• PROBLEM DESCRIPTION
Count the lines that contain the string "Left" in the records beneath, and respond with the number only.

• MATERIAL PROVIDED
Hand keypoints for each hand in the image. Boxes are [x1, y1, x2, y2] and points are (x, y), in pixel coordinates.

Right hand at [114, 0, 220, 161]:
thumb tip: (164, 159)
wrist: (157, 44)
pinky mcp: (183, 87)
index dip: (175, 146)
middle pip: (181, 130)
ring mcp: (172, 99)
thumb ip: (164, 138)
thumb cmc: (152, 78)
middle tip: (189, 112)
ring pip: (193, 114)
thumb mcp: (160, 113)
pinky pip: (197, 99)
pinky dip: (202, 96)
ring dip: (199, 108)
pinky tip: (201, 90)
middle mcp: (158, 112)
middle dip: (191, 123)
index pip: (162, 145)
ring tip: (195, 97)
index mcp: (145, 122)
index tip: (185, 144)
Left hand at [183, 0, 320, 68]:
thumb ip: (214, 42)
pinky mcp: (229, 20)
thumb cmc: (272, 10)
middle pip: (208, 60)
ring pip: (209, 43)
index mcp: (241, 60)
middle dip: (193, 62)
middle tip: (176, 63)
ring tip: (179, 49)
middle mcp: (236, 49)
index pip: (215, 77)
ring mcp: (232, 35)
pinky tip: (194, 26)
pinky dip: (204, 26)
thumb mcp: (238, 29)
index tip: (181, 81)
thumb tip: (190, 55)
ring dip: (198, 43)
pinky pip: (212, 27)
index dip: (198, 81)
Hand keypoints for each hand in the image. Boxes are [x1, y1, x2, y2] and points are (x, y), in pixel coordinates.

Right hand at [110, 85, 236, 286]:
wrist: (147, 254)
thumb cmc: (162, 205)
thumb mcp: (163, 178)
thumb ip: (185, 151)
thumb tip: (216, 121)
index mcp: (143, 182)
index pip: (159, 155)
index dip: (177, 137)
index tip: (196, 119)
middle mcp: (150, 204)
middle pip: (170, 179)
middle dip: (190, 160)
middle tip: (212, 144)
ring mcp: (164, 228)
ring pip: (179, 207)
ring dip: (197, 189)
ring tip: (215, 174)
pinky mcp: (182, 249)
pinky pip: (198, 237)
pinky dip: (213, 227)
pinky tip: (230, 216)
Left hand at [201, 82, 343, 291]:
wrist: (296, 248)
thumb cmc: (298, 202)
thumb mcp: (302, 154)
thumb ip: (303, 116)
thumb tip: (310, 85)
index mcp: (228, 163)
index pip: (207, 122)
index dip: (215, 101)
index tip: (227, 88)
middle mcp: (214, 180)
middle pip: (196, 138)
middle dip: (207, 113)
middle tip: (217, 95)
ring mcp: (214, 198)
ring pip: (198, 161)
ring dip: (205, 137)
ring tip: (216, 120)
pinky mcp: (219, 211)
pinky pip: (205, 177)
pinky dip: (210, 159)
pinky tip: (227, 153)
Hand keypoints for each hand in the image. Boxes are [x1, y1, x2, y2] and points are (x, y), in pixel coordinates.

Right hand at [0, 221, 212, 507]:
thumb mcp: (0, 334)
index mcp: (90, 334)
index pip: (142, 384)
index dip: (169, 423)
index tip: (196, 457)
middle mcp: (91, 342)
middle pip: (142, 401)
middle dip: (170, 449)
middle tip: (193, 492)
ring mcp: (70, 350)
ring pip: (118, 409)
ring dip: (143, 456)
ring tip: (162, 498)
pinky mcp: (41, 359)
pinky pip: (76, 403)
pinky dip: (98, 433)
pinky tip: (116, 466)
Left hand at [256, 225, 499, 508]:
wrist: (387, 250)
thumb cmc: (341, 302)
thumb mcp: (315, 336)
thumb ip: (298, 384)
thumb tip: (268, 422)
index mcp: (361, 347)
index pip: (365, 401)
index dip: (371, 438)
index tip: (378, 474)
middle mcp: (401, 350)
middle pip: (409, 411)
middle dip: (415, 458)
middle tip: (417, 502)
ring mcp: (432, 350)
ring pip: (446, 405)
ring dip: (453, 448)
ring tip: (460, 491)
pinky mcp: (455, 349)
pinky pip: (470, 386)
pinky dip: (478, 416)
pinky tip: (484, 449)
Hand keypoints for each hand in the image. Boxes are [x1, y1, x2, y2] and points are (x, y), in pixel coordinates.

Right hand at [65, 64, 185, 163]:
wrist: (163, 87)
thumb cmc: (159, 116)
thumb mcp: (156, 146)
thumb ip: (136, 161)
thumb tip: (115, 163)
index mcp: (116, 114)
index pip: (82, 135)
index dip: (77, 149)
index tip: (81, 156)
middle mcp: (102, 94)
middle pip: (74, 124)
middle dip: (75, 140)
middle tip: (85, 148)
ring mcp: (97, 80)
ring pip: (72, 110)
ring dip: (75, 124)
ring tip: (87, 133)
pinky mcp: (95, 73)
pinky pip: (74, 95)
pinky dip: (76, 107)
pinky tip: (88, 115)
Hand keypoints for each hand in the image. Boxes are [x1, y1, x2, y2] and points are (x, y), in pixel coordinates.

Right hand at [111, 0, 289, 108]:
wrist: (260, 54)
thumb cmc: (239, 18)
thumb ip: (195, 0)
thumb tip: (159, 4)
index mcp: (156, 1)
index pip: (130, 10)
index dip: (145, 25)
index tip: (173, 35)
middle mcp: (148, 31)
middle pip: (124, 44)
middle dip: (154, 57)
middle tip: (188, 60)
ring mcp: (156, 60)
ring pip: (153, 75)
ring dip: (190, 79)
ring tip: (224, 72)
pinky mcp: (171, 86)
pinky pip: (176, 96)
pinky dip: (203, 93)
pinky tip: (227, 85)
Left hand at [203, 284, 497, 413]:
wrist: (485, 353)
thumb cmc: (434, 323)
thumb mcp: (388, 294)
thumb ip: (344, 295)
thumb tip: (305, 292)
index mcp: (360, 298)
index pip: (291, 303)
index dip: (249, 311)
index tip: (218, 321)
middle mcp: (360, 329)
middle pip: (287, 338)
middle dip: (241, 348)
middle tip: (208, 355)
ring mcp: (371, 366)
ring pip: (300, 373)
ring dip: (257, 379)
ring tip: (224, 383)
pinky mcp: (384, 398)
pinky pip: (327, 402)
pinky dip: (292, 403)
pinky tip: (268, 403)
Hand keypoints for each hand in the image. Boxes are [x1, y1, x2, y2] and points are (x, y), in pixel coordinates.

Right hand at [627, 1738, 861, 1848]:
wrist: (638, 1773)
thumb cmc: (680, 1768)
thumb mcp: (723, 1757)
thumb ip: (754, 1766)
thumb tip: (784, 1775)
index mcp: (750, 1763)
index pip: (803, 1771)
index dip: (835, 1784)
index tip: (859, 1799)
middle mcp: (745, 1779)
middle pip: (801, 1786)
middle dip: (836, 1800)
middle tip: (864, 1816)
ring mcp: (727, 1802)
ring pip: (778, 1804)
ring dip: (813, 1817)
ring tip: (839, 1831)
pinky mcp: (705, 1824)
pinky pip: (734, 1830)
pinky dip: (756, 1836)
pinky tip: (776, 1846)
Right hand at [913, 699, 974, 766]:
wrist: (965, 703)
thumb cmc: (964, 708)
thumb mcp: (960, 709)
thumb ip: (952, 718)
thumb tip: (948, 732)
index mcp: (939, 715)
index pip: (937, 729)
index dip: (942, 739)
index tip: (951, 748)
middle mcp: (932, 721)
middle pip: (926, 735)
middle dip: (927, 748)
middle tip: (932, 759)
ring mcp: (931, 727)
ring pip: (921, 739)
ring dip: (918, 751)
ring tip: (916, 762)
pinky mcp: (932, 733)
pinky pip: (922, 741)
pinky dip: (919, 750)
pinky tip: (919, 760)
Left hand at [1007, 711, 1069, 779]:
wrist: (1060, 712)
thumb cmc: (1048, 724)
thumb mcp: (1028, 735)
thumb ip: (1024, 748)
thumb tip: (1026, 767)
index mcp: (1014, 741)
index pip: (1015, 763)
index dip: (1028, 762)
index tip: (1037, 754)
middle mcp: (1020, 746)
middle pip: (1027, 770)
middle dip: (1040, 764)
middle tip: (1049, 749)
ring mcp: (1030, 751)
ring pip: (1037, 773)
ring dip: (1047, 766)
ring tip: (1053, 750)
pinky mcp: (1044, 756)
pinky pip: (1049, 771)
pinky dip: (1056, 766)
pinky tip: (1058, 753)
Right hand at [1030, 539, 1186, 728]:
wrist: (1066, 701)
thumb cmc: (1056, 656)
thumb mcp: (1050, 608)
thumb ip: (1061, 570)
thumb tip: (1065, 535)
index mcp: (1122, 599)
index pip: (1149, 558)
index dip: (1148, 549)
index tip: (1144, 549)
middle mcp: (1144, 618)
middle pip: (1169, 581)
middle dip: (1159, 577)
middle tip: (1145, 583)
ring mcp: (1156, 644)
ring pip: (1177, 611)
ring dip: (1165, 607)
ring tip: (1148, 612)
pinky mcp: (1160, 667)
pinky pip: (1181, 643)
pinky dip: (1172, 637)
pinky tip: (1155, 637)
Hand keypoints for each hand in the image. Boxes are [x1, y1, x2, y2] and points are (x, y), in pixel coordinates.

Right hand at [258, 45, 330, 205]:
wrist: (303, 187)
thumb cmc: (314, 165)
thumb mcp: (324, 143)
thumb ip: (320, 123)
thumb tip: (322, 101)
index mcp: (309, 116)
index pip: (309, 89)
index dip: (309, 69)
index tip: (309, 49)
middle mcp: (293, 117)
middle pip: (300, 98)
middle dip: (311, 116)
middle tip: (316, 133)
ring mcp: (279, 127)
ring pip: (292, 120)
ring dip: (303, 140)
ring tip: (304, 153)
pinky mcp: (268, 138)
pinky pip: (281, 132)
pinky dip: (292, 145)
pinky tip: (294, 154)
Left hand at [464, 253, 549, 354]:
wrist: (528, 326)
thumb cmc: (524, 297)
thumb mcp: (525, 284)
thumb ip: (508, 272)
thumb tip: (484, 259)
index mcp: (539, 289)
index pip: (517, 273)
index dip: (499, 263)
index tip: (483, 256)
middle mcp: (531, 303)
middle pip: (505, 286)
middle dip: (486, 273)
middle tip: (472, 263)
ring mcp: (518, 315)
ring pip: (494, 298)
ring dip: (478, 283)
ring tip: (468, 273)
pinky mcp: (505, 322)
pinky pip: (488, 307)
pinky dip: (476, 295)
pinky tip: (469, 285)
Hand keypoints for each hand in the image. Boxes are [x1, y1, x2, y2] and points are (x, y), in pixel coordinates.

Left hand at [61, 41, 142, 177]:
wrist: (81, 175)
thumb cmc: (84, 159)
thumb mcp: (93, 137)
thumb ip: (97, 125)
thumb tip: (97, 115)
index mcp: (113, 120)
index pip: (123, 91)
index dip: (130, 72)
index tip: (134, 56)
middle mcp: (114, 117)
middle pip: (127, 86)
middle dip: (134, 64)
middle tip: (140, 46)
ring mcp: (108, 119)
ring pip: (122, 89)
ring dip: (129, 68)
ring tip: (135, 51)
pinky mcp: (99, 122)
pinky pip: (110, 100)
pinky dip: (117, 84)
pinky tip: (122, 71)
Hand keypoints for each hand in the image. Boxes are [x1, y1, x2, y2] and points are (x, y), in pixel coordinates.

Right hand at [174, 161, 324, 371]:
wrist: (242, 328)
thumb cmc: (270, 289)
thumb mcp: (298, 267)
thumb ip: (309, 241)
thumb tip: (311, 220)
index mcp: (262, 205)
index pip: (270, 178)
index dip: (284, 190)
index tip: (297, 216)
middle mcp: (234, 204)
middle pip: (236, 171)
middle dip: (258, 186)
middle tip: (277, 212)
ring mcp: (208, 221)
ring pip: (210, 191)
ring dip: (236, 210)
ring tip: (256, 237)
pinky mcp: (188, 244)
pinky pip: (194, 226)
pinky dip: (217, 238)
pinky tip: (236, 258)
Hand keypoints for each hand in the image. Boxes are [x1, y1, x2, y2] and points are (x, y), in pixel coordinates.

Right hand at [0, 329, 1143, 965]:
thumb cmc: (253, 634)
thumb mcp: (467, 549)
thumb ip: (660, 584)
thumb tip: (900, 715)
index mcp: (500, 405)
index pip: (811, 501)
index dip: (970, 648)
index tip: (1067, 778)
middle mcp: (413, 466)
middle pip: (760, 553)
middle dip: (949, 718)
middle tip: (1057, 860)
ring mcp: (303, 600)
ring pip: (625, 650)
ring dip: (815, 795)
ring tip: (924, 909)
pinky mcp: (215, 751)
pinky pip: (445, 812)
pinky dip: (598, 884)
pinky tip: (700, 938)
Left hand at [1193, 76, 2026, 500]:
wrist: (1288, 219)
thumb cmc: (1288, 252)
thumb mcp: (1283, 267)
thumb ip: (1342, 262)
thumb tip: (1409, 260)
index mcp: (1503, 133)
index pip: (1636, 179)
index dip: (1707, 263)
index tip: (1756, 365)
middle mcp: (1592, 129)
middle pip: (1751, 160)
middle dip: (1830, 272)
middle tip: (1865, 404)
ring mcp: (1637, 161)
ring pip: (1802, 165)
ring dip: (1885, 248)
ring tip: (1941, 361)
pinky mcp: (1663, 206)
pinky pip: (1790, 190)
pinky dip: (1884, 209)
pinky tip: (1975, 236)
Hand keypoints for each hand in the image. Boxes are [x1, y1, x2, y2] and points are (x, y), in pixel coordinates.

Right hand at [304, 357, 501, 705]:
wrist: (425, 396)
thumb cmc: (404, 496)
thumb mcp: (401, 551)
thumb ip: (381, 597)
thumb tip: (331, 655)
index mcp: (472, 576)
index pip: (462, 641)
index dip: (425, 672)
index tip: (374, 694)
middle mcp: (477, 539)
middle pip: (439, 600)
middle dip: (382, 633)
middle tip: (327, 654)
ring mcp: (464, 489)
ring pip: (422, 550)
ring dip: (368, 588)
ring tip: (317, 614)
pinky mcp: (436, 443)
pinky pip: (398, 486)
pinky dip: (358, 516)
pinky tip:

• RESPONSE
8